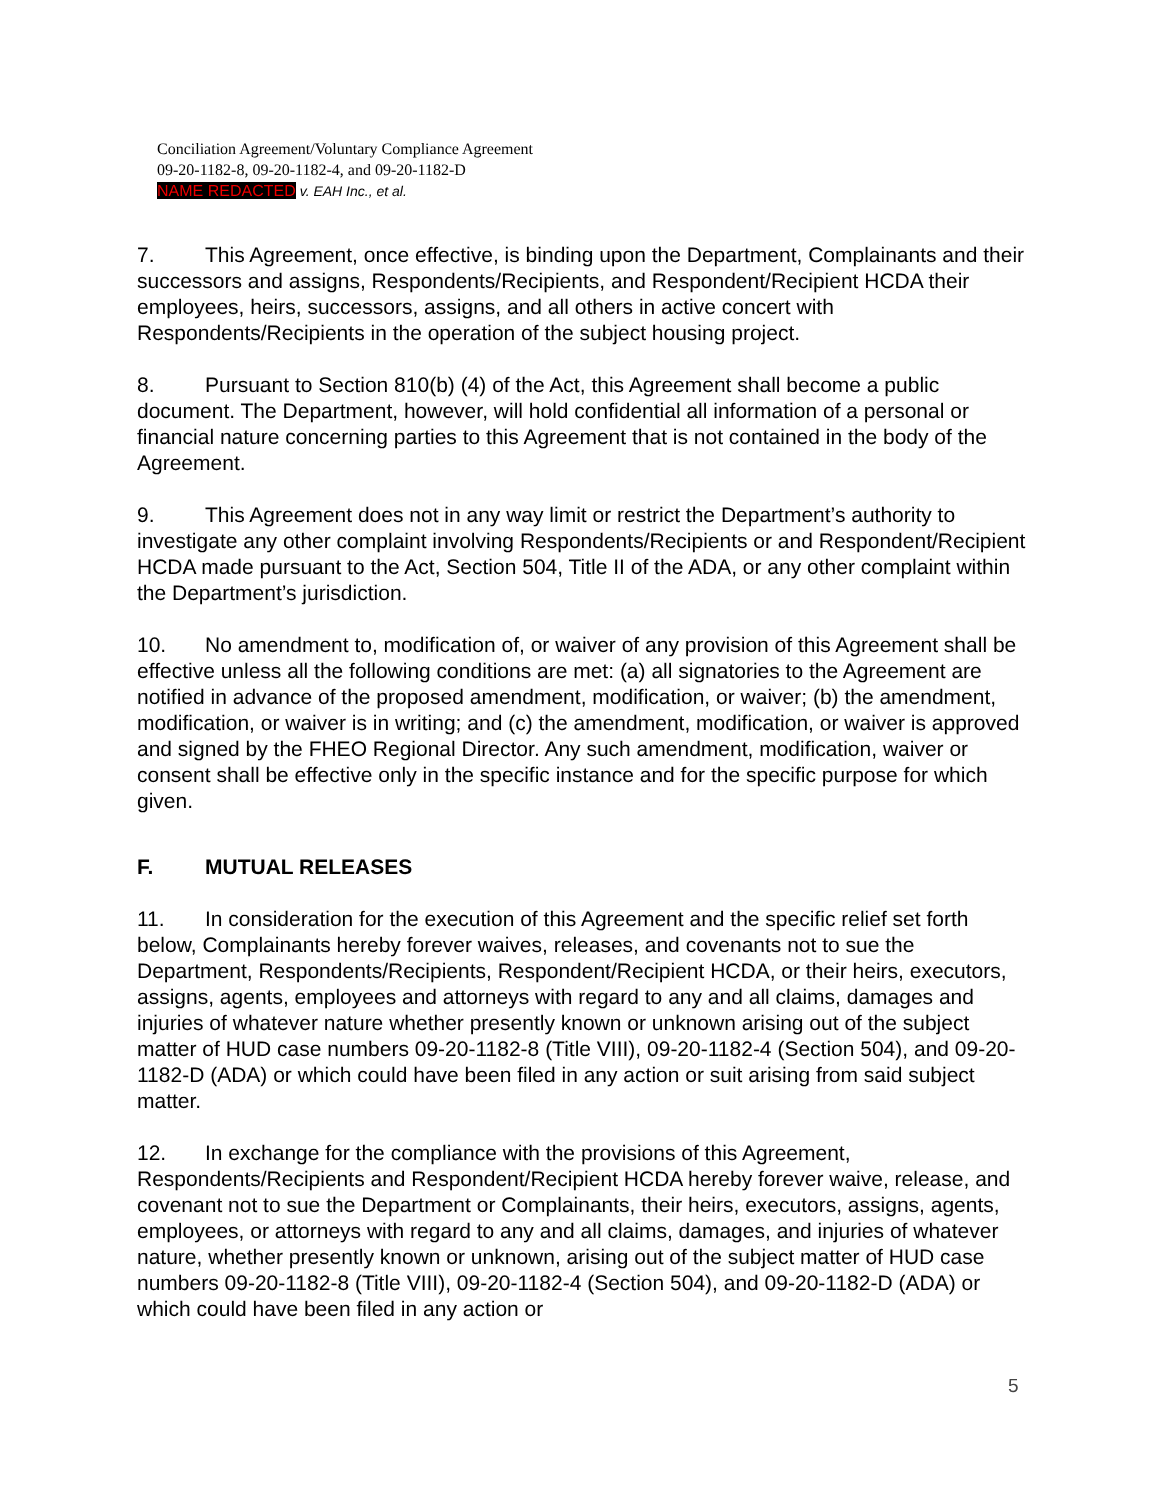Conciliation Agreement/Voluntary Compliance Agreement
09-20-1182-8, 09-20-1182-4, and 09-20-1182-D
NAME REDACTED v. EAH Inc., et al.
7. This Agreement, once effective, is binding upon the Department, Complainants and their successors and assigns, Respondents/Recipients, and Respondent/Recipient HCDA their employees, heirs, successors, assigns, and all others in active concert with Respondents/Recipients in the operation of the subject housing project.
8. Pursuant to Section 810(b) (4) of the Act, this Agreement shall become a public document. The Department, however, will hold confidential all information of a personal or financial nature concerning parties to this Agreement that is not contained in the body of the Agreement.
9. This Agreement does not in any way limit or restrict the Department’s authority to investigate any other complaint involving Respondents/Recipients or and Respondent/Recipient HCDA made pursuant to the Act, Section 504, Title II of the ADA, or any other complaint within the Department’s jurisdiction.
10. No amendment to, modification of, or waiver of any provision of this Agreement shall be effective unless all the following conditions are met: (a) all signatories to the Agreement are notified in advance of the proposed amendment, modification, or waiver; (b) the amendment, modification, or waiver is in writing; and (c) the amendment, modification, or waiver is approved and signed by the FHEO Regional Director. Any such amendment, modification, waiver or consent shall be effective only in the specific instance and for the specific purpose for which given.
F. MUTUAL RELEASES
11. In consideration for the execution of this Agreement and the specific relief set forth below, Complainants hereby forever waives, releases, and covenants not to sue the Department, Respondents/Recipients, Respondent/Recipient HCDA, or their heirs, executors, assigns, agents, employees and attorneys with regard to any and all claims, damages and injuries of whatever nature whether presently known or unknown arising out of the subject matter of HUD case numbers 09-20-1182-8 (Title VIII), 09-20-1182-4 (Section 504), and 09-20-1182-D (ADA) or which could have been filed in any action or suit arising from said subject matter.
12. In exchange for the compliance with the provisions of this Agreement, Respondents/Recipients and Respondent/Recipient HCDA hereby forever waive, release, and covenant not to sue the Department or Complainants, their heirs, executors, assigns, agents, employees, or attorneys with regard to any and all claims, damages, and injuries of whatever nature, whether presently known or unknown, arising out of the subject matter of HUD case numbers 09-20-1182-8 (Title VIII), 09-20-1182-4 (Section 504), and 09-20-1182-D (ADA) or which could have been filed in any action or
5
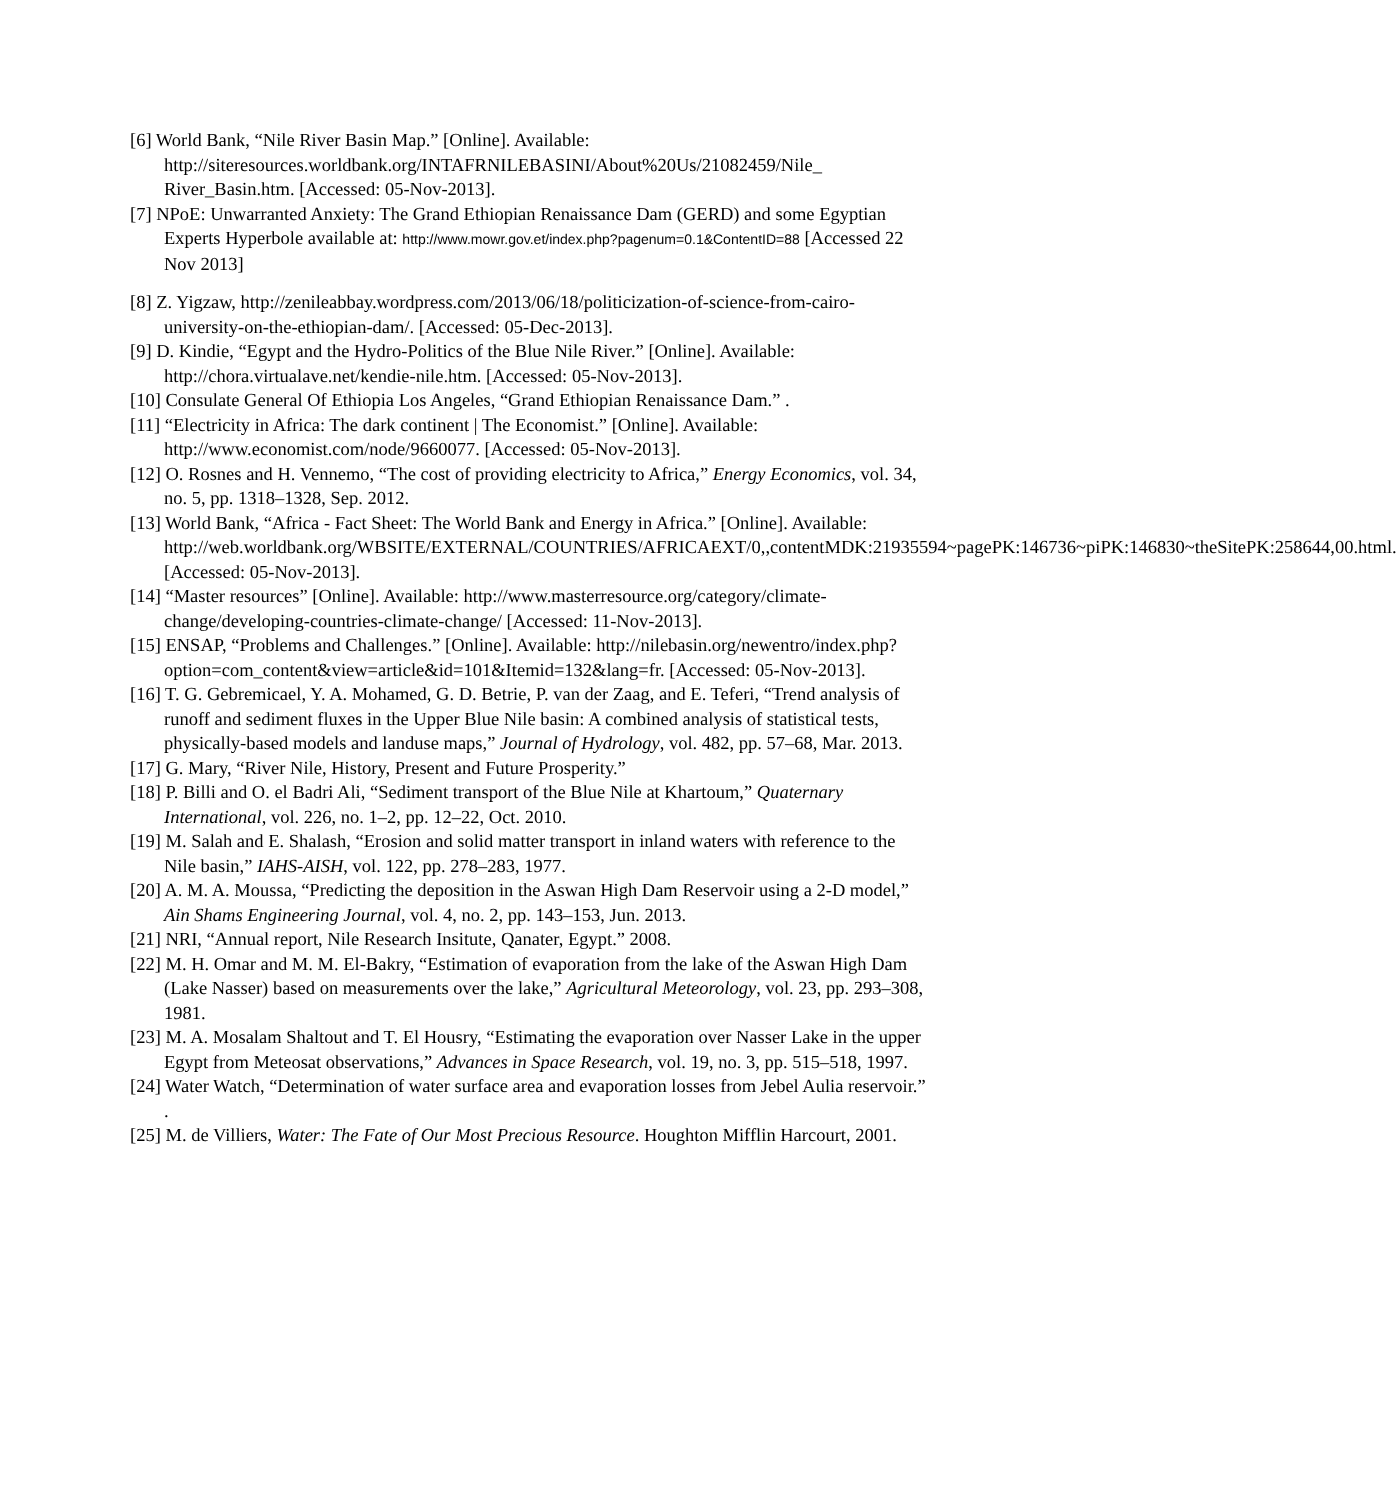[6] World Bank, “Nile River Basin Map.” [Online]. Available: http://siteresources.worldbank.org/INTAFRNILEBASINI/About%20Us/21082459/Nile_ River_Basin.htm. [Accessed: 05-Nov-2013].
[7] NPoE: Unwarranted Anxiety: The Grand Ethiopian Renaissance Dam (GERD) and some Egyptian Experts Hyperbole available at: http://www.mowr.gov.et/index.php?pagenum=0.1&ContentID=88 [Accessed 22 Nov 2013]
[8] Z. Yigzaw, http://zenileabbay.wordpress.com/2013/06/18/politicization-of-science-from-cairo-university-on-the-ethiopian-dam/. [Accessed: 05-Dec-2013].
[9] D. Kindie, “Egypt and the Hydro-Politics of the Blue Nile River.” [Online]. Available: http://chora.virtualave.net/kendie-nile.htm. [Accessed: 05-Nov-2013].
[10] Consulate General Of Ethiopia Los Angeles, “Grand Ethiopian Renaissance Dam.” .
[11] “Electricity in Africa: The dark continent | The Economist.” [Online]. Available: http://www.economist.com/node/9660077. [Accessed: 05-Nov-2013].
[12] O. Rosnes and H. Vennemo, “The cost of providing electricity to Africa,” Energy Economics, vol. 34, no. 5, pp. 1318–1328, Sep. 2012.
[13] World Bank, “Africa - Fact Sheet: The World Bank and Energy in Africa.” [Online]. Available: http://web.worldbank.org/WBSITE/EXTERNAL/COUNTRIES/AFRICAEXT/0,,contentMDK:21935594~pagePK:146736~piPK:146830~theSitePK:258644,00.html. [Accessed: 05-Nov-2013].
[14] “Master resources” [Online]. Available: http://www.masterresource.org/category/climate-change/developing-countries-climate-change/ [Accessed: 11-Nov-2013].
[15] ENSAP, “Problems and Challenges.” [Online]. Available: http://nilebasin.org/newentro/index.php?option=com_content&view=article&id=101&Itemid=132&lang=fr. [Accessed: 05-Nov-2013].
[16] T. G. Gebremicael, Y. A. Mohamed, G. D. Betrie, P. van der Zaag, and E. Teferi, “Trend analysis of runoff and sediment fluxes in the Upper Blue Nile basin: A combined analysis of statistical tests, physically-based models and landuse maps,” Journal of Hydrology, vol. 482, pp. 57–68, Mar. 2013.
[17] G. Mary, “River Nile, History, Present and Future Prosperity.”
[18] P. Billi and O. el Badri Ali, “Sediment transport of the Blue Nile at Khartoum,” Quaternary International, vol. 226, no. 1–2, pp. 12–22, Oct. 2010.
[19] M. Salah and E. Shalash, “Erosion and solid matter transport in inland waters with reference to the Nile basin,” IAHS-AISH, vol. 122, pp. 278–283, 1977.
[20] A. M. A. Moussa, “Predicting the deposition in the Aswan High Dam Reservoir using a 2-D model,” Ain Shams Engineering Journal, vol. 4, no. 2, pp. 143–153, Jun. 2013.
[21] NRI, “Annual report, Nile Research Insitute, Qanater, Egypt.” 2008.
[22] M. H. Omar and M. M. El-Bakry, “Estimation of evaporation from the lake of the Aswan High Dam (Lake Nasser) based on measurements over the lake,” Agricultural Meteorology, vol. 23, pp. 293–308, 1981.
[23] M. A. Mosalam Shaltout and T. El Housry, “Estimating the evaporation over Nasser Lake in the upper Egypt from Meteosat observations,” Advances in Space Research, vol. 19, no. 3, pp. 515–518, 1997.
[24] Water Watch, “Determination of water surface area and evaporation losses from Jebel Aulia reservoir.” .
[25] M. de Villiers, Water: The Fate of Our Most Precious Resource. Houghton Mifflin Harcourt, 2001.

Required work. Give back exactly the lines above, from the line containing "report, Nile Research" through the line containing "[22] M. H. Omar", with both end lines and nothing more.

Exercise output.
[21] NRI, “Annual report, Nile Research Insitute, Qanater, Egypt.” 2008.
[22] M. H. Omar and M. M. El-Bakry, “Estimation of evaporation from the lake of the Aswan High Dam (Lake Nasser) based on measurements over the lake,” Agricultural Meteorology, vol. 23, pp. 293–308, 1981.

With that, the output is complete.